Des bandes affriolantes dorment encore : Van Cliburn et Charles Munch ont ainsi enregistré très officiellement, le 6 octobre 1958 à Boston, le Concerto pour piano de Schumann. Van Cliburn l’a refait ensuite avec Fritz Reiner et a laissé publier ce dernier enregistrement. On aimerait pouvoir se faire une idée pour déterminer lequel des deux vaut vraiment le détour, mais les questions de droits sont parfois complexes.

Un beau coffret

Trois CD de « rebuts » de l’icône Jessye Norman, décédée en 2019 à 74 ans, nous arrivent donc. Et on est très loin des « poubelles » de l’histoire musicale. Le coffret, incontournable pour les admirateurs de la chanteuse, est intéressant pour tous à plusieurs points de vue. Déjà, il nous remémore quelle voix elle était. Et ça, en soi, c’est une « piqûre de rappel » qui fait du bien. Il documente aussi un projet inachevé, le CD 1, des extraits d’un Tristan et Isolde avorté en 1998 avec Thomas Moser en Tristan et Kurt Masur à la direction. Nous avons le prélude, la mort d’Isolde, la scène 2 de l’acte II et les scènes 1 à 3 de l’acte I. Nous nous situons vraiment tard dans la carrière de Jessye Norman, la voix est un peu émoussée dans les aigus (mais à peine), le soutien se relâche un peu, mais ce sont des petits détails qu’elle pouvait entendre. À nos oreilles, sa présence et son ampleur rendent la direction du chef encore plus fade. Cyrus Meher-Homji, responsable du projet, fait état de tensions entre le chef et la chanteuse. Ce Tristan était dans une impasse. En voici les morceaux.

Le deuxième CD associe deux concerts avec le Philharmonique de Berlin et James Levine : les Quatre derniers Lieder de Strauss en 1989 et les Wesendonck-Lieder de Wagner en 1992. Les Wesendonck sont glorieux, avec une voix mixée assez en avant et un orchestre à se damner (vibrato à la fin de Der Engel !).

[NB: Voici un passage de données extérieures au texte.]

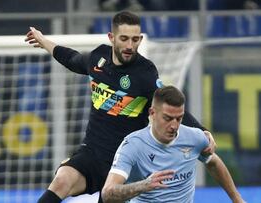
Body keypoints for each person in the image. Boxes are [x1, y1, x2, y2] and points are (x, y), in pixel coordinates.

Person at [25, 11, 215, 203]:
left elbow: (169, 105)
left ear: (140, 39)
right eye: (124, 39)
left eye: (135, 40)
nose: (130, 46)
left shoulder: (145, 73)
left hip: (126, 163)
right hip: (93, 154)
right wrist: (44, 42)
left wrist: (202, 130)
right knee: (62, 180)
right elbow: (73, 59)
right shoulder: (98, 58)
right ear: (112, 37)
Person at [101, 85, 245, 203]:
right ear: (152, 113)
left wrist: (237, 199)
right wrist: (144, 185)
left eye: (179, 118)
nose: (174, 126)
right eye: (168, 118)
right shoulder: (133, 145)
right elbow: (107, 193)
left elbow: (213, 162)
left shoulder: (194, 137)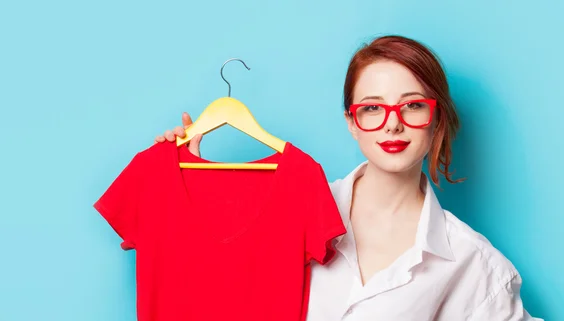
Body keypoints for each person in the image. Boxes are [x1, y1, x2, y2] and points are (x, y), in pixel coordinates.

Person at [154, 35, 541, 320]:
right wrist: (189, 179)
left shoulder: (475, 265)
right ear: (352, 123)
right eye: (373, 108)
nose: (393, 124)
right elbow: (212, 277)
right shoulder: (286, 210)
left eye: (413, 105)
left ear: (436, 120)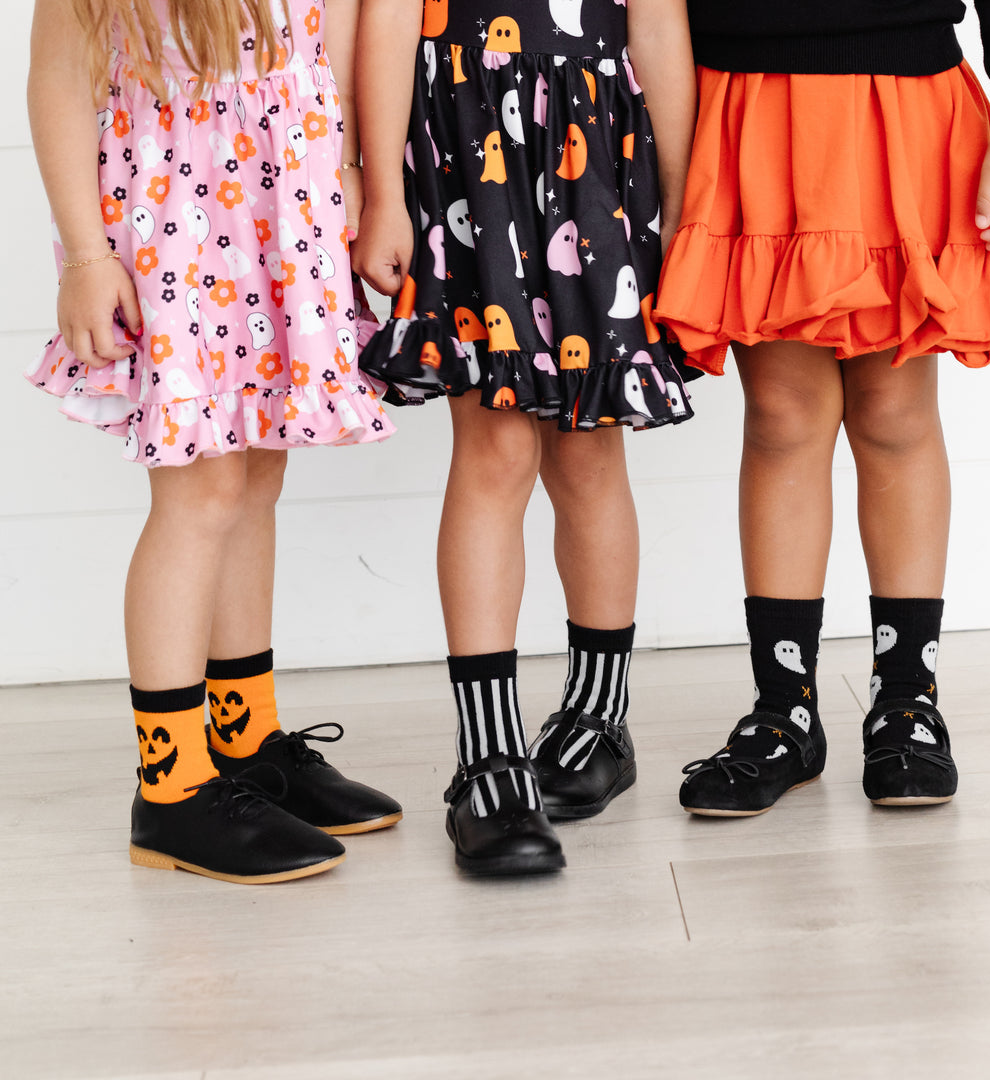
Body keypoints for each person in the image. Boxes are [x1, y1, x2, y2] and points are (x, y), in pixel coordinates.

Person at [655, 0, 990, 816]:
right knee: (781, 413)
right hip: (745, 101)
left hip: (903, 101)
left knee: (894, 408)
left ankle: (906, 702)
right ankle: (784, 712)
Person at [25, 0, 402, 883]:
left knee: (257, 477)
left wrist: (342, 166)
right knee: (200, 492)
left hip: (284, 192)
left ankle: (243, 737)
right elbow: (56, 74)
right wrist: (86, 256)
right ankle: (170, 785)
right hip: (179, 212)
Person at [354, 0, 696, 873]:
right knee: (496, 446)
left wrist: (687, 207)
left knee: (589, 446)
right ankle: (487, 756)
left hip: (596, 147)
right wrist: (382, 190)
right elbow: (388, 18)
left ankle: (598, 718)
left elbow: (656, 25)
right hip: (463, 138)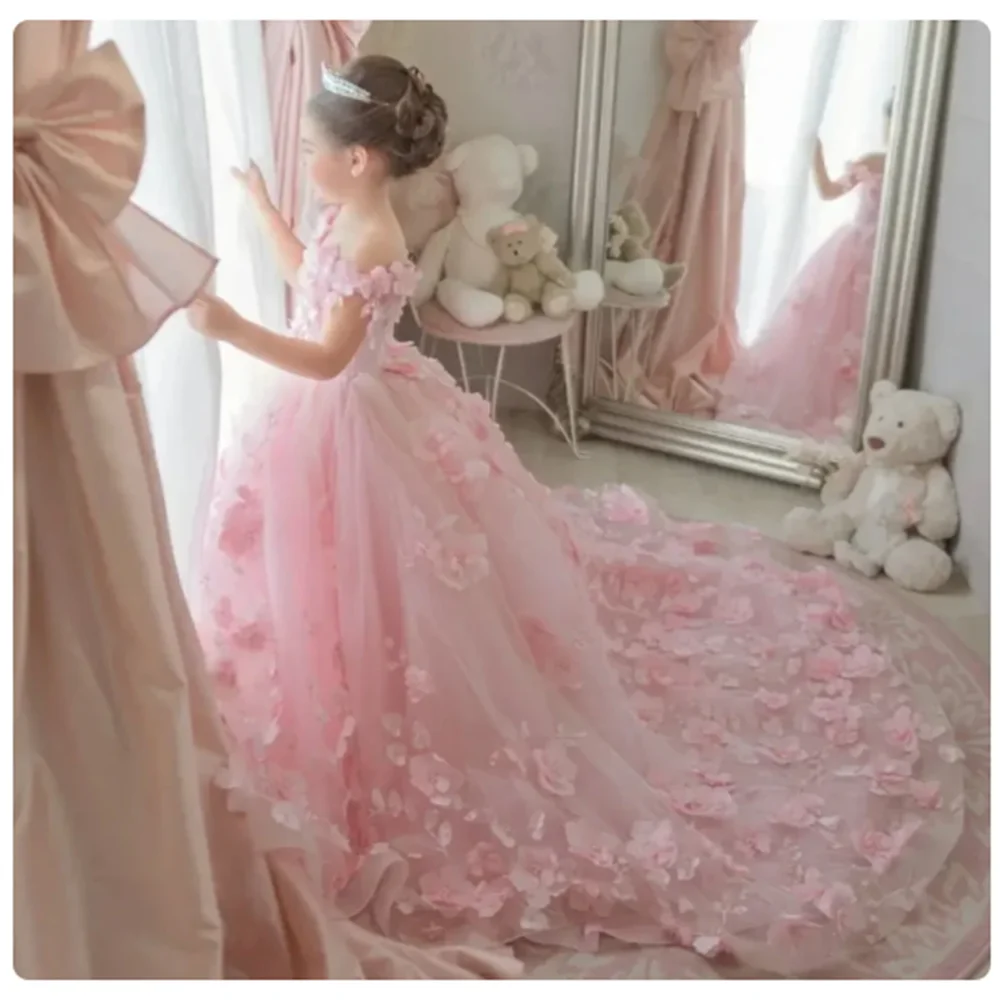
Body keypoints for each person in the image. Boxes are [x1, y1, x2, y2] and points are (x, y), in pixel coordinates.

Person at [188, 64, 960, 975]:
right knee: (325, 576)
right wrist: (260, 208)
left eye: (311, 150)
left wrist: (231, 329)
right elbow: (308, 279)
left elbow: (326, 357)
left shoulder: (376, 237)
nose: (304, 160)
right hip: (343, 419)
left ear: (358, 160)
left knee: (396, 579)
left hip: (356, 422)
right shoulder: (342, 221)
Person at [717, 99, 892, 438]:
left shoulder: (913, 169)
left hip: (886, 261)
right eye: (889, 122)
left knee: (860, 331)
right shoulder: (875, 161)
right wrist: (815, 155)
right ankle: (818, 406)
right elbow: (828, 191)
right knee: (828, 325)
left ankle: (852, 411)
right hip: (853, 254)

C’est le sommet du coffret, un « must » pour les amateurs et une énigme quant au fait qu’ils ne soient jamais sortis. Le Strauss n’apporte rien par rapport à la pulpeuse version studio avec Masur en 1982. C’est un très beau concert, mais la balance n’est pas aussi réussie que dans Wagner, et on écoute en premier lieu les détails révélés par une grande direction d’orchestre…

Le CD 3 regroupe des « Scènes » — Bérénice de Haydn, La mort de Cléopâtre de Berlioz et Phaedra de Britten — avec Seiji Ozawa et l’Orchestre symphonique de Boston, en février 1994. C’est vraiment excellent. Cyrus Meher-Homji explique dans la notice que Haydn et Britten avaient été acceptés, mais que Jessye n’aimait pas le mixage de Berlioz. Il a été refait dans cette édition. En pratique, le seul son en deçà d’une vraie plénitude resplendissante est celui des Quatre derniers Lieder.

Aucune honte, donc, loin de là : Jessye Norman semble se ranger dans la catégorie des « artistes pinailleurs », et ce projet éditorial apparaît utile et légitime !

Jessye Norman : — The Unreleased Masters

★★★★

Oeuvres de Wagner, Strauss, Haydn, Berlioz et Britten. Avec Kurt Masur, James Levine et Seiji Ozawa. Decca 3 CD 4852984.